High estrogen exposure during prenatal development is significantly related to the development of excessive body weight in men and women and the accumulation of subcutaneous fat in the arms, thighs and lower legs in women with obesity. This relationship indicates a new area of activity in the field of obesity prevention. Moreover, it seems that the 2D: 4D index (especially of the right hand) may be a useful factor in early prediction of the risk of developing excessive body weight in humans.
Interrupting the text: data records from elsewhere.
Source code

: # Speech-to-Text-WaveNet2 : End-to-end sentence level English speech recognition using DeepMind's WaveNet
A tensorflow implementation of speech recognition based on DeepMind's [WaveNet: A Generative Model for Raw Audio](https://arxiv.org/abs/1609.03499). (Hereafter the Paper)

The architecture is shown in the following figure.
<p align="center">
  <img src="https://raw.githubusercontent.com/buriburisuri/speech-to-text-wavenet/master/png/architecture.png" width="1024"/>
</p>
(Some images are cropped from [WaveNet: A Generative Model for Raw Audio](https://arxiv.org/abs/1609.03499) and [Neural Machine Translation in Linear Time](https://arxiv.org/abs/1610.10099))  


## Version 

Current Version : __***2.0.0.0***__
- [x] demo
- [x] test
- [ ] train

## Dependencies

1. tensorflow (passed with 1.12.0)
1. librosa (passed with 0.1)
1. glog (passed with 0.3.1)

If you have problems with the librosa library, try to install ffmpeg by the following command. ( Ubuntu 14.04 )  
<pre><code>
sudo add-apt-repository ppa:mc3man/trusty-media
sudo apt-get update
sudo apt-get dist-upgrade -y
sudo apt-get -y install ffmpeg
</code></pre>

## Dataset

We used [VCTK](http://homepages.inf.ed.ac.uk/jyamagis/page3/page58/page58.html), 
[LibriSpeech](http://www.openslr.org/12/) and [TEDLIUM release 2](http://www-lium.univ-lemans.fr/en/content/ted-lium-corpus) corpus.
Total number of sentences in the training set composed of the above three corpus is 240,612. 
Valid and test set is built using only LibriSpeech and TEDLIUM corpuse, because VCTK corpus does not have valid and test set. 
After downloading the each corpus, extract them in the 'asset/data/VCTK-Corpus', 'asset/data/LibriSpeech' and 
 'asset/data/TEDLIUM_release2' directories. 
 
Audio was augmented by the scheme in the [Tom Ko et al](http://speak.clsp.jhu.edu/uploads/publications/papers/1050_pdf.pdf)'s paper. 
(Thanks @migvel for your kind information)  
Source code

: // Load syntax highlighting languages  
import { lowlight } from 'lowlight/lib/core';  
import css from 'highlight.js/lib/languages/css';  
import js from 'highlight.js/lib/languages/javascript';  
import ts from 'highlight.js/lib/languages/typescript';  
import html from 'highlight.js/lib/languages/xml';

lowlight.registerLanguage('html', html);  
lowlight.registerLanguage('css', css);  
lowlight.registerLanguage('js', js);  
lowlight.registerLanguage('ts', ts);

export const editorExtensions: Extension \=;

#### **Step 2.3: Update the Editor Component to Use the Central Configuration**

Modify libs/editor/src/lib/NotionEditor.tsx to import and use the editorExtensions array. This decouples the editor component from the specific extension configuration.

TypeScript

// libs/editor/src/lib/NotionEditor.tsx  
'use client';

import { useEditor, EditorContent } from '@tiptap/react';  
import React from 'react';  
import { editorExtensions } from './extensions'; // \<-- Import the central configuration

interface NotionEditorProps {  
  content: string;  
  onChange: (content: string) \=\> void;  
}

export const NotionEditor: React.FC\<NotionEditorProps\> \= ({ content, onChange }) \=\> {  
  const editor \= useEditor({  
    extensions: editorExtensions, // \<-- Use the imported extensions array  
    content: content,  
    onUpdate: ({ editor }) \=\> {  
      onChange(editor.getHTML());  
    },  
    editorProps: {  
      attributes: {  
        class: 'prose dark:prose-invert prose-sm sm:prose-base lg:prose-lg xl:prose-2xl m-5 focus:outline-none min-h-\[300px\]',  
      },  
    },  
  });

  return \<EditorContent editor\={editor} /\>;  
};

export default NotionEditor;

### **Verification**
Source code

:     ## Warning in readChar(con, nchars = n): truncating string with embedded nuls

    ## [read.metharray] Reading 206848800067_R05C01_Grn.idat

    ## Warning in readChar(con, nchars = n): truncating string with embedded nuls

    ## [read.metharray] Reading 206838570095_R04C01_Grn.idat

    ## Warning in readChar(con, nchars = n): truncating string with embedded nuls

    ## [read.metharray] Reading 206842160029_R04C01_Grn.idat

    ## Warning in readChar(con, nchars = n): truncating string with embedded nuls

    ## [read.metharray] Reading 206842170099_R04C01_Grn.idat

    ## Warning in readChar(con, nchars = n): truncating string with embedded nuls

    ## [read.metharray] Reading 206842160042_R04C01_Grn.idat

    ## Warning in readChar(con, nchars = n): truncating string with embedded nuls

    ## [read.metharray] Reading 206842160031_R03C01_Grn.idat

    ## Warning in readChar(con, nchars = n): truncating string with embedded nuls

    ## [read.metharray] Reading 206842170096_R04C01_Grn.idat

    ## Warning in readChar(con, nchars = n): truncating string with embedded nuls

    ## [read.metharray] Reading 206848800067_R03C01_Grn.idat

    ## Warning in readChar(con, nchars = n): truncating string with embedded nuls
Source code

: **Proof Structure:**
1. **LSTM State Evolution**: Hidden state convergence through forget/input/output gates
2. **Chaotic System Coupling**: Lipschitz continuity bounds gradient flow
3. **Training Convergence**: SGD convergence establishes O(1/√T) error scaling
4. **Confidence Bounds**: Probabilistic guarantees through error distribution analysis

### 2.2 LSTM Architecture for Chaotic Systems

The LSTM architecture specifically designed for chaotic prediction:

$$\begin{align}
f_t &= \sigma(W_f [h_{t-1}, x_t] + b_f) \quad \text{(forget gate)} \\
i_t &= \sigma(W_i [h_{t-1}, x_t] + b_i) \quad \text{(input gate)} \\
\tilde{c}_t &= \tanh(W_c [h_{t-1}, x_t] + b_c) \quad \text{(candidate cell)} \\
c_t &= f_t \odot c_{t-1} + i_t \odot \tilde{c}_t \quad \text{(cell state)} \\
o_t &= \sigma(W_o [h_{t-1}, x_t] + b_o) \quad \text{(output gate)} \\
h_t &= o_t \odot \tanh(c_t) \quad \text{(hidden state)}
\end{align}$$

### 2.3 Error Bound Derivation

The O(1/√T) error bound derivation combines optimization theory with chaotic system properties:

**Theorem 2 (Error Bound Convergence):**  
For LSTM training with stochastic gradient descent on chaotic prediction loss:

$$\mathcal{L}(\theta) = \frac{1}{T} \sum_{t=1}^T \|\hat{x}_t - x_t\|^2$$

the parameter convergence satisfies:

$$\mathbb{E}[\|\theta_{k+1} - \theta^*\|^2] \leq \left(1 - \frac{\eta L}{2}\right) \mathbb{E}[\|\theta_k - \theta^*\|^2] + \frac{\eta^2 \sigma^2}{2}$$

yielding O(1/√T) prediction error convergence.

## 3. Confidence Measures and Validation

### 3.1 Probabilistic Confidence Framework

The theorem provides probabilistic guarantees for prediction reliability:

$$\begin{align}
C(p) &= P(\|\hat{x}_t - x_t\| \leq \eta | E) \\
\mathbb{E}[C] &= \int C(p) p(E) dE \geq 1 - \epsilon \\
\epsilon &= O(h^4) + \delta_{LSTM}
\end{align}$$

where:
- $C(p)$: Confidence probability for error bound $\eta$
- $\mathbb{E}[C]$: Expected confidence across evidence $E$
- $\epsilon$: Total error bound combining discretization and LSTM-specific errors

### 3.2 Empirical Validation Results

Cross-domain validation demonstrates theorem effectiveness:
The rate of weight loss and its components reduction after bariatric surgery is not related to the level of prenatal exposure to sex hormones in both women and men.

Limitation

This study is a cross-sectional study, which has limitations in inferring causality, and the related behavioral factors such as diet and physical activity related to obesity are not controlled. Also, we did not analyze the body composition and thickness of the skin and fat folds in people with a BMI < 30 kg/m2. The sample size is also a limitation.